PUBLISHED:November 03, 2008

The Bush administration and voting rights: lessons learned

Nov. 3, 2008 — Law professor and voting rights expert Pam Karlan condemned the Bush administration’s record of pursuing claims of voter fraud, while virtually ignoring voter suppression when she spoke at Duke Law on Oct. 31. Karlan, the Kenneth and Harle Montgomery Professor of Public Interest Law at Stanford Law School, spoke as part of the “Lessons Learned” series.

“In some sense it’s not surprising that the Bush administration has shown such disdain for protecting voting rights,” said Karlan, founding director of Stanford’s Supreme Court Litigation Clinic. “After all Bush was elected due to a series of voting rights failures…The stage was set for what we’ve experienced over the last eight years.”

Karlan was highly critical of the administration’s 2002 Help America Vote Act (HAVA), a law meant to curb the type of election-year controversy that surrounded Bush’s 2000 election by mandating improvements in state voting systems.

“The act started out as a reaction to the debacle of the 2000 election, but in the end it’s done very little to guarantee a new right to vote and it’s sown a lot of confusion along the way,” Karlan said. “Part of this is because the act seeks to perpetuate the idea of matching voters on the voting rolls to various other lists that are maintained by the government, but it turns out that those lists are often quite inaccurately maintained.”

Logistical problems abound and many voters are disenfranchised when, because of clerical errors or slight differences like the inclusion or exclusion of a middle name or initial, cause mismatches between voter rolls and other lists, Karlan said.

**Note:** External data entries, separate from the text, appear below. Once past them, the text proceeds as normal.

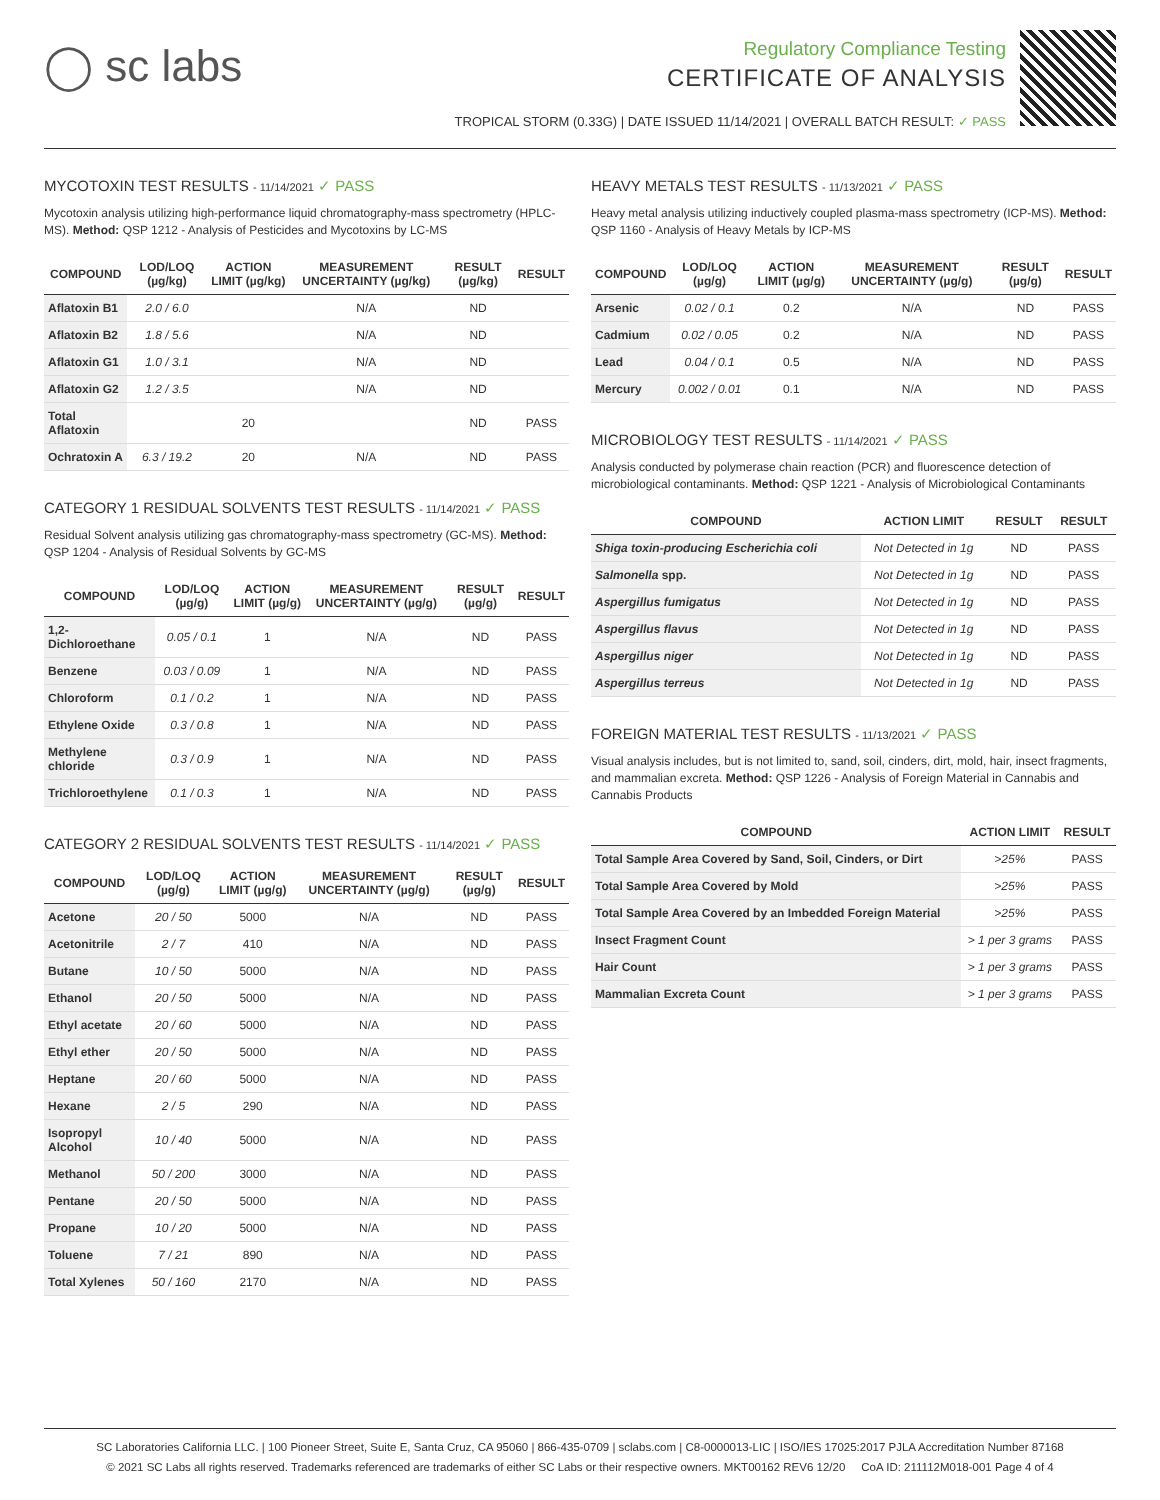◯ sc labs
Regulatory Compliance Testing
CERTIFICATE OF ANALYSIS
TROPICAL STORM (0.33G) | DATE ISSUED 11/14/2021 | OVERALL BATCH RESULT: ✓ PASS
MYCOTOXIN TEST RESULTS - 11/14/2021 ✓ PASS
Mycotoxin analysis utilizing high-performance liquid chromatography-mass spectrometry (HPLC-MS). Method: QSP 1212 - Analysis of Pesticides and Mycotoxins by LC-MS
| COMPOUND | LOD/LOQ (µg/kg) | ACTION LIMIT (µg/kg) | MEASUREMENT UNCERTAINTY (µg/kg) | RESULT (µg/kg) | RESULT |
| --- | --- | --- | --- | --- | --- |
| Aflatoxin B1 | 2.0 / 6.0 | | N/A | ND | |
| Aflatoxin B2 | 1.8 / 5.6 | | N/A | ND | |
| Aflatoxin G1 | 1.0 / 3.1 | | N/A | ND | |
| Aflatoxin G2 | 1.2 / 3.5 | | N/A | ND | |
| Total Aflatoxin | | 20 | | ND | PASS |
| Ochratoxin A | 6.3 / 19.2 | 20 | N/A | ND | PASS |
CATEGORY 1 RESIDUAL SOLVENTS TEST RESULTS - 11/14/2021 ✓ PASS
Residual Solvent analysis utilizing gas chromatography-mass spectrometry (GC-MS). Method: QSP 1204 - Analysis of Residual Solvents by GC-MS
| COMPOUND | LOD/LOQ (µg/g) | ACTION LIMIT (µg/g) | MEASUREMENT UNCERTAINTY (µg/g) | RESULT (µg/g) | RESULT |
| --- | --- | --- | --- | --- | --- |
| 1,2-Dichloroethane | 0.05 / 0.1 | 1 | N/A | ND | PASS |
| Benzene | 0.03 / 0.09 | 1 | N/A | ND | PASS |
| Chloroform | 0.1 / 0.2 | 1 | N/A | ND | PASS |
| Ethylene Oxide | 0.3 / 0.8 | 1 | N/A | ND | PASS |
| Methylene chloride | 0.3 / 0.9 | 1 | N/A | ND | PASS |
| Trichloroethylene | 0.1 / 0.3 | 1 | N/A | ND | PASS |
CATEGORY 2 RESIDUAL SOLVENTS TEST RESULTS - 11/14/2021 ✓ PASS
| COMPOUND | LOD/LOQ (µg/g) | ACTION LIMIT (µg/g) | MEASUREMENT UNCERTAINTY (µg/g) | RESULT (µg/g) | RESULT |
| --- | --- | --- | --- | --- | --- |
| Acetone | 20 / 50 | 5000 | N/A | ND | PASS |
| Acetonitrile | 2 / 7 | 410 | N/A | ND | PASS |
| Butane | 10 / 50 | 5000 | N/A | ND | PASS |
| Ethanol | 20 / 50 | 5000 | N/A | ND | PASS |
| Ethyl acetate | 20 / 60 | 5000 | N/A | ND | PASS |
| Ethyl ether | 20 / 50 | 5000 | N/A | ND | PASS |
| Heptane | 20 / 60 | 5000 | N/A | ND | PASS |
| Hexane | 2 / 5 | 290 | N/A | ND | PASS |
| Isopropyl Alcohol | 10 / 40 | 5000 | N/A | ND | PASS |
| Methanol | 50 / 200 | 3000 | N/A | ND | PASS |
| Pentane | 20 / 50 | 5000 | N/A | ND | PASS |
| Propane | 10 / 20 | 5000 | N/A | ND | PASS |
| Toluene | 7 / 21 | 890 | N/A | ND | PASS |
| Total Xylenes | 50 / 160 | 2170 | N/A | ND | PASS |
HEAVY METALS TEST RESULTS - 11/13/2021 ✓ PASS
Heavy metal analysis utilizing inductively coupled plasma-mass spectrometry (ICP-MS). Method: QSP 1160 - Analysis of Heavy Metals by ICP-MS
| COMPOUND | LOD/LOQ (µg/g) | ACTION LIMIT (µg/g) | MEASUREMENT UNCERTAINTY (µg/g) | RESULT (µg/g) | RESULT |
| --- | --- | --- | --- | --- | --- |
| Arsenic | 0.02 / 0.1 | 0.2 | N/A | ND | PASS |
| Cadmium | 0.02 / 0.05 | 0.2 | N/A | ND | PASS |
| Lead | 0.04 / 0.1 | 0.5 | N/A | ND | PASS |
| Mercury | 0.002 / 0.01 | 0.1 | N/A | ND | PASS |
MICROBIOLOGY TEST RESULTS - 11/14/2021 ✓ PASS
Analysis conducted by polymerase chain reaction (PCR) and fluorescence detection of microbiological contaminants. Method: QSP 1221 - Analysis of Microbiological Contaminants
| COMPOUND | ACTION LIMIT | RESULT | RESULT |
| --- | --- | --- | --- |
| Shiga toxin-producing Escherichia coli | Not Detected in 1g | ND | PASS |
| Salmonella spp. | Not Detected in 1g | ND | PASS |
| Aspergillus fumigatus | Not Detected in 1g | ND | PASS |
| Aspergillus flavus | Not Detected in 1g | ND | PASS |
| Aspergillus niger | Not Detected in 1g | ND | PASS |
| Aspergillus terreus | Not Detected in 1g | ND | PASS |
FOREIGN MATERIAL TEST RESULTS - 11/13/2021 ✓ PASS
Visual analysis includes, but is not limited to, sand, soil, cinders, dirt, mold, hair, insect fragments, and mammalian excreta. Method: QSP 1226 - Analysis of Foreign Material in Cannabis and Cannabis Products
| COMPOUND | ACTION LIMIT | RESULT |
| --- | --- | --- |
| Total Sample Area Covered by Sand, Soil, Cinders, or Dirt | >25% | PASS |
| Total Sample Area Covered by Mold | >25% | PASS |
| Total Sample Area Covered by an Imbedded Foreign Material | >25% | PASS |
| Insect Fragment Count | > 1 per 3 grams | PASS |
| Hair Count | > 1 per 3 grams | PASS |
| Mammalian Excreta Count | > 1 per 3 grams | PASS |
SC Laboratories California LLC. | 100 Pioneer Street, Suite E, Santa Cruz, CA 95060 | 866-435-0709 | sclabs.com | C8-0000013-LIC | ISO/IES 17025:2017 PJLA Accreditation Number 87168
© 2021 SC Labs all rights reserved. Trademarks referenced are trademarks of either SC Labs or their respective owners. MKT00162 REV6 12/20 CoA ID: 211112M018-001 Page 4 of 4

The Bush administration directed its efforts towards combating voter fraud even where there was little or no evidence of fraud, Karlan said, citing Crawford v. Marion County Board of Elections, an Indiana case involving an Indiana law that requires every voter to obtain government-issued photo identification. State legislators passed the law in 2005, saying that it would end voter impersonation fraud – despite the fact that no such fraud has ever been prosecuted in the state. Critics charged that the law was a partisan attempt by Republican lawmakers to block poor and minority voters, many of whom don’t drive or travel, or who would have trouble obtaining government ID, from voting.

“Indiana promulgated one of the most draconian voter fraud laws in the country, and the Bush administration supported that law,” Karlan said. The Supreme Court upheld the law in a 6-3 vote earlier this year.

Karlan also criticized the Bush administrations highly publicized politicization of the Department of Justice (DOJ), both in hiring practices and in siding with political staff to overrule the decisions of career professional staff, specifically in voting rights cases. Specifically, political staff in the Civil Rights Division overruled career staff recommendations against redistricting and new voter laws in Georgia, Arizona, and Texas.

“Career staff recommended that these laws be objected to, because these laws have a disproportionate effect on minority voters,” Karlan said. “A politicized Department of Justice cannot perform its tasks fully and fairly.” Approximately 60 percent of the career staff of the voting rights section at DOJ left during the Bush administration, she added.

Karlan recommended that the next administration proactively move to protect voting rights.

“They should, like the Johnson administration, draft a bill to protect voting rights that actually moves the law forward,” she said. She recommended that elections be run by non-partisan officials, rather than partisan secretaries of state.

Karlan also recommended a more serious examination of election issues well before elections, so that problems won’t be worked out in the courts while voting is going on.

“Once the election is ongoing, it’s not only confusing, but it becomes so clear what the partisan balance of any particular decision is that both the courts and the public know the outcome, know the result of the litigation, and it can destroy faith in the integrity of the system” she said.

“I think if you had asked the U.S. Supreme Court in the spring of 2000, to decide hypothetical case like Bush v. Gore, you never would have gotten the result that we got. But the temptation was so great at the end, both because the Republican justices on the Supreme Court thought the Democratic justices on the Florida Supreme Court were playing fast and loose with the rules, and because they realized all they had to do was chose from an array of outcomes one that matched their policy preferences.”

The Lessons Learned series is co-sponsored by the Program in Public Law and the Duke Journal of Constitutional Law and Public Policy.